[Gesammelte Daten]
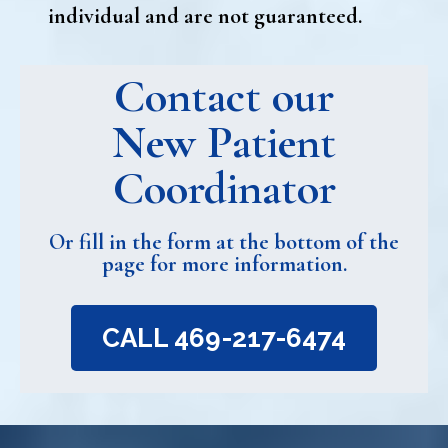
individual and are not guaranteed.
Contact our
New Patient
Coordinator
Or fill in the form at the bottom of the
page for more information.
CALL 469-217-6474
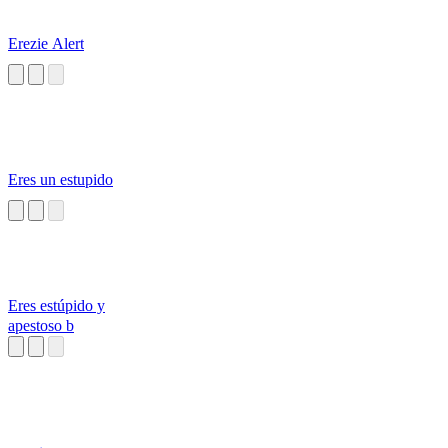
Erezie Alert
Eres un estupido
Eres estúpido y
apestoso b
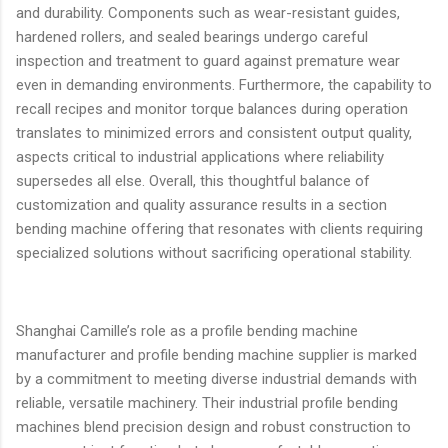
and durability. Components such as wear-resistant guides,
hardened rollers, and sealed bearings undergo careful
inspection and treatment to guard against premature wear
even in demanding environments. Furthermore, the capability to
recall recipes and monitor torque balances during operation
translates to minimized errors and consistent output quality,
aspects critical to industrial applications where reliability
supersedes all else. Overall, this thoughtful balance of
customization and quality assurance results in a section
bending machine offering that resonates with clients requiring
specialized solutions without sacrificing operational stability.
Shanghai Camille’s role as a profile bending machine
manufacturer and profile bending machine supplier is marked
by a commitment to meeting diverse industrial demands with
reliable, versatile machinery. Their industrial profile bending
machines blend precision design and robust construction to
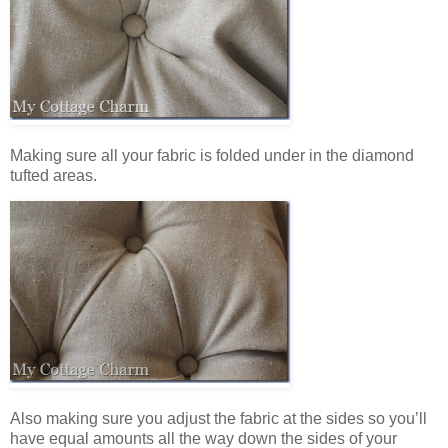
Making sure all your fabric is folded under in the diamond
tufted areas.
Also making sure you adjust the fabric at the sides so you’ll
have equal amounts all the way down the sides of your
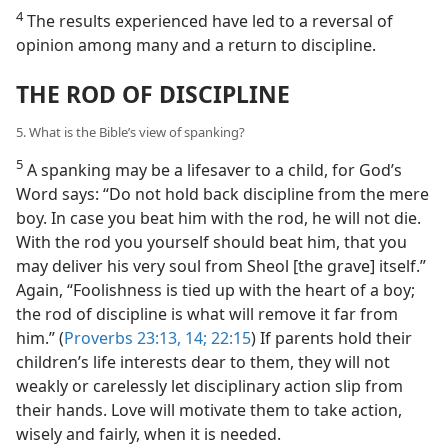
4
The results experienced have led to a reversal of
opinion among many and a return to discipline.
THE ROD OF DISCIPLINE
5. What is the Bible’s view of spanking?
5
A spanking may be a lifesaver to a child, for God’s
Word says: “Do not hold back discipline from the mere
boy. In case you beat him with the rod, he will not die.
With the rod you yourself should beat him, that you
may deliver his very soul from Sheol [the grave] itself.”
Again, “Foolishness is tied up with the heart of a boy;
the rod of discipline is what will remove it far from
him.” (
Proverbs 23:13, 14;
22:15
) If parents hold their
children’s life interests dear to them, they will not
weakly or carelessly let disciplinary action slip from
their hands. Love will motivate them to take action,
wisely and fairly, when it is needed.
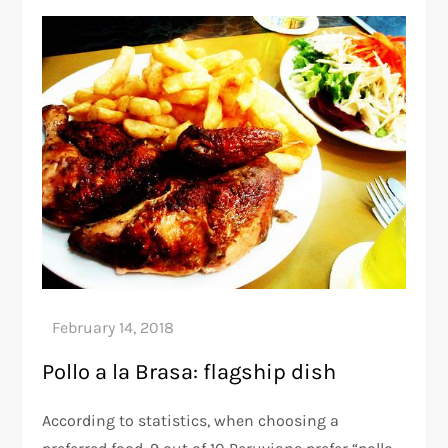
Pollo a la Brasa: flagship dish
According to statistics, when choosing a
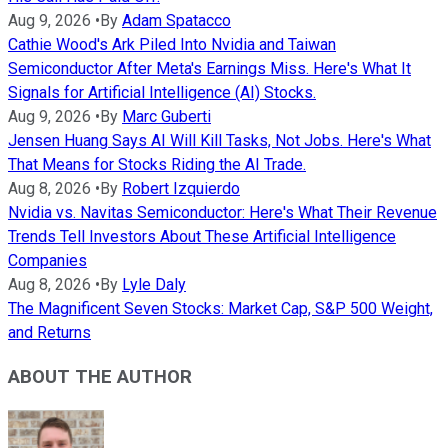
Aug 9, 2026
•
By
Adam Spatacco
Cathie Wood's Ark Piled Into Nvidia and Taiwan
Semiconductor After Meta's Earnings Miss. Here's What It
Signals for Artificial Intelligence (AI) Stocks.
Aug 9, 2026
•
By
Marc Guberti
Jensen Huang Says AI Will Kill Tasks, Not Jobs. Here's What
That Means for Stocks Riding the AI Trade.
Aug 8, 2026
•
By
Robert Izquierdo
Nvidia vs. Navitas Semiconductor: Here's What Their Revenue
Trends Tell Investors About These Artificial Intelligence
Companies
Aug 8, 2026
•
By
Lyle Daly
The Magnificent Seven Stocks: Market Cap, S&P 500 Weight,
and Returns
ABOUT THE AUTHOR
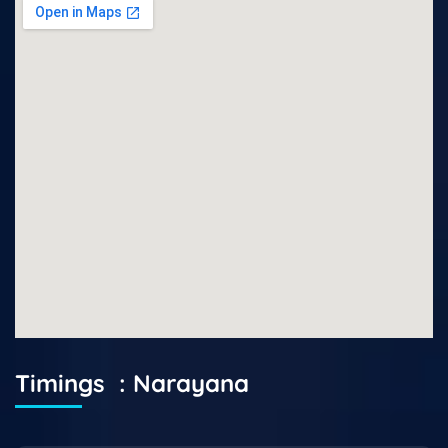
Timings : Narayana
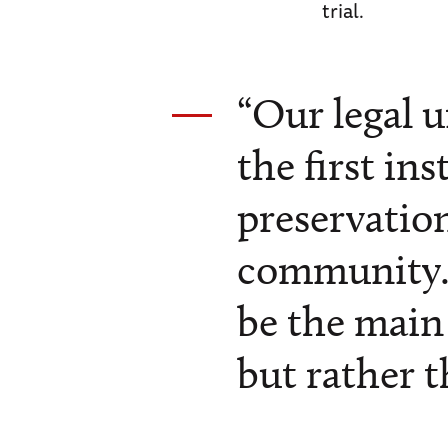
trial.
“Our legal 
the first in
preservation
community…
be the main 
but rather t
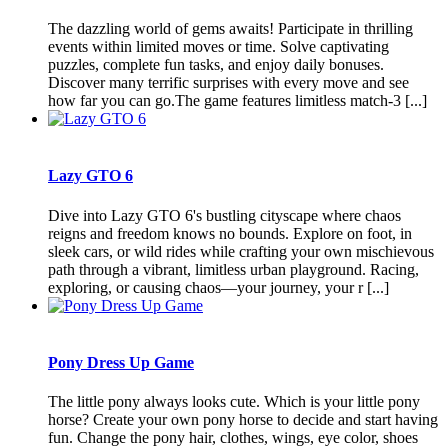
The dazzling world of gems awaits! Participate in thrilling
events within limited moves or time. Solve captivating
puzzles, complete fun tasks, and enjoy daily bonuses.
Discover many terrific surprises with every move and see
how far you can go.The game features limitless match-3 [...]
Lazy GTO 6
Dive into Lazy GTO 6's bustling cityscape where chaos
reigns and freedom knows no bounds. Explore on foot, in
sleek cars, or wild rides while crafting your own mischievous
path through a vibrant, limitless urban playground. Racing,
exploring, or causing chaos—your journey, your r [...]
Pony Dress Up Game
The little pony always looks cute. Which is your little pony
horse? Create your own pony horse to decide and start having
fun. Change the pony hair, clothes, wings, eye color, shoes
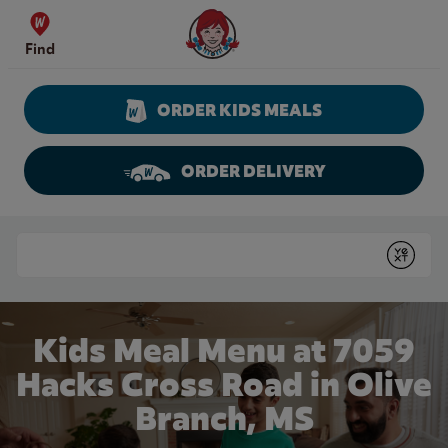
Skip to content
Wendy's Website Home
Find
ORDER KIDS MEALS
ORDER DELIVERY
Return to Nav
Conduct a search
Submit
Kids Meal Menu at 7059
Hacks Cross Road in Olive
Branch, MS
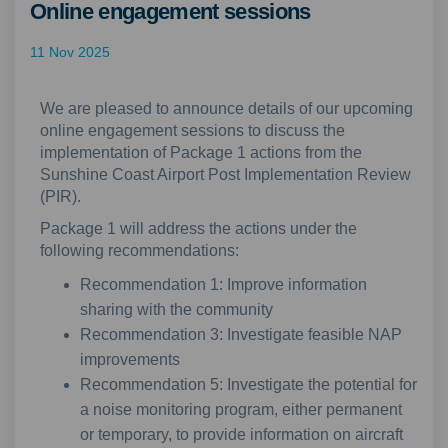
Online engagement sessions
11 Nov 2025
We are pleased to announce details of our upcoming
online engagement sessions to discuss the
implementation of Package 1 actions from the
Sunshine Coast Airport Post Implementation Review
(PIR).
Package 1 will address the actions under the
following recommendations:
Recommendation 1: Improve information
sharing with the community
Recommendation 3: Investigate feasible NAP
improvements
Recommendation 5: Investigate the potential for
a noise monitoring program, either permanent
or temporary, to provide information on aircraft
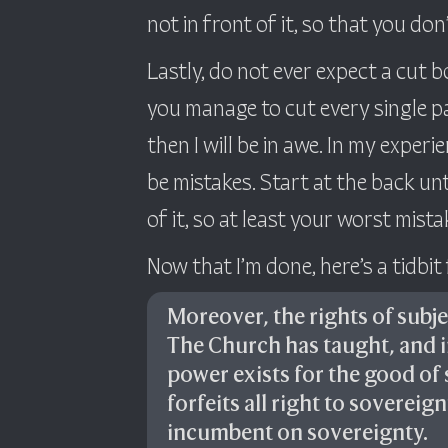
not in front of it, so that you don
Lastly, do not ever expect a cut b
you manage to cut every single pa
then I will be in awe. In my experi
be mistakes. Start at the back un
of it, so at least your worst mista
Now that I’m done, here’s a tidbit
Moreover, the rights of subjec
The Church has taught, and 
power exists for the good of 
forfeits all right to sovereig
incumbent on sovereignty.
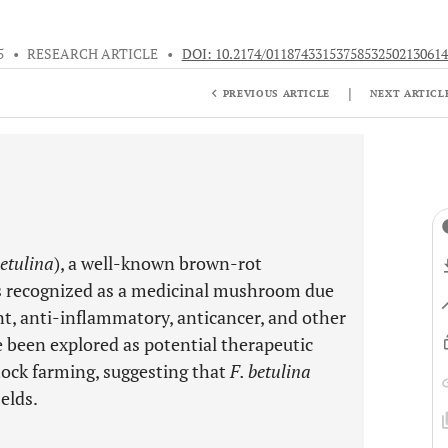
5
•
RESEARCH ARTICLE
•
DOI: 10.2174/01187433153758532502130614
|
PREVIOUS ARTICLE
NEXT ARTICL
etulina
), a well-known brown-rot
is recognized as a medicinal mushroom due
ant, anti-inflammatory, anticancer, and other
 been explored as potential therapeutic
tock farming, suggesting that
F. betulina
ields.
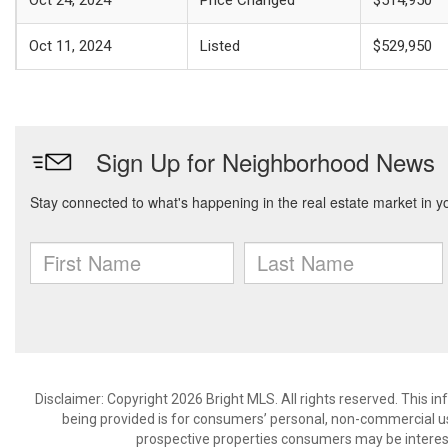
Oct 24, 2024
Price Changed
$514,950
Oct 11, 2024
Listed
$529,950
Disclaimer: Copyright 2026 Bright MLS. All rights reserved. This i
being provided is for consumers’ personal, non-commercial us
prospective properties consumers may be interest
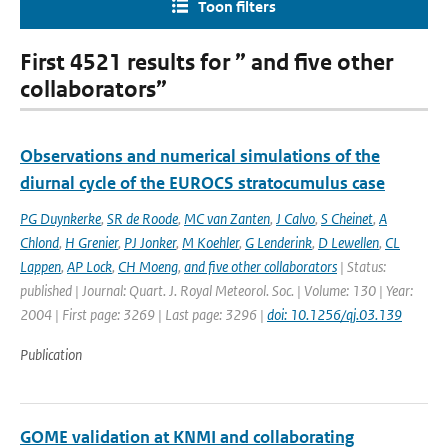
Toon filters
First 4521 results for ” and five other
collaborators”
Observations and numerical simulations of the
diurnal cycle of the EUROCS stratocumulus case
PG Duynkerke
,
SR de Roode
,
MC van Zanten
,
J Calvo
,
S Cheinet
,
A
Chlond
,
H Grenier
,
PJ Jonker
,
M Koehler
,
G Lenderink
,
D Lewellen
,
CL
Lappen
,
AP Lock
,
CH Moeng
,
and five other collaborators
| Status:
published | Journal: Quart. J. Royal Meteorol. Soc. | Volume: 130 | Year:
2004 | First page: 3269 | Last page: 3296 |
doi: 10.1256/qj.03.139
Publication
GOME validation at KNMI and collaborating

- **Anforderung**: Zähle bitte, in wie vielen Zeilen der Daten die Zeichenfolge „potential“ vorkommt, und nenne nur die Zahl.

- **Schriftliche Lösung**: 2